Several studies have been accomplished on the importance of definitive and immediate restoration of teeth with endodontic treatment (Alves, Walton, Drake1 (1998), Barthel, et al.2 (1999)).

Temporary filling cements used in Endodontics must have a sealing ability to protect the obturated canal from infiltration of oral fluids until definitive tooth restoration is performed. Holland, et al.11 (1992) studied Zinc oxide and Eugenol, Gutta-Percha, association between both materials, Zoecin, Lumicon and Cimpat with utilization of vacuum and verified that the best sealing of cavities was obtained with the use of Cimpat and Lumicon. In the routine endodontic work, IRM is frequently used, whose resistance and sealer ability have been tested in several experiments, as in the work of Polo, et al.15 (1996), using IRM and the Cimpat simultaneously, who verified leakage exclusively in the area filled by IRM.

Nowadays, endodontists are worried about the possibility of marginal leakage.
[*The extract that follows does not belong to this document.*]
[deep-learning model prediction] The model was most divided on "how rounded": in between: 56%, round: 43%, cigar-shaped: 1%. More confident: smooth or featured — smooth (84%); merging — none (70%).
Restorative cements have been used as temporary sealers, especially glass ionomer materials, mainly in cases that will be kept for a longer period. The concern with the preservation of root canal obturations that will receive root posts is valid, because many patients do not look for prosthetic treatment immediately and the remaining root canal obturation can present failure, interfering with the apical seal.
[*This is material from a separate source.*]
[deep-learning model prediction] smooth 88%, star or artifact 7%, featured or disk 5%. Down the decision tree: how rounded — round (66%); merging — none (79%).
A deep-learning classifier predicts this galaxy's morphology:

In that case, with the intention of contributing to the choice of a material with satisfactory sealer ability, the degree of marginal leakage was evaluated in root canals temporarily sealed with 3 different cements and that were previously prepared to receive posts.

MATERIAL AND METHODS

Sixty human palatal roots of maxillary first molars were used, divided into 3 groups in agreement with the used cement: Group I (white Cimpat ), Group II (IRM ) and Group III (Vidrion R ).

Selection and preparation of the roots

The criterion for selection of maxillary molars was based on the presence of straight palatal roots with completely formed roots. The selected teeth were maintained in 10% formalin; soon after, the crowns were removed, separating the palatal roots, with a carbide bur n. 1557. The selected palatal roots presented a length between 14 and 16mm, which were radiographed in orthoradial position and mesioradial position when necessary to confirm the presence of a single canal.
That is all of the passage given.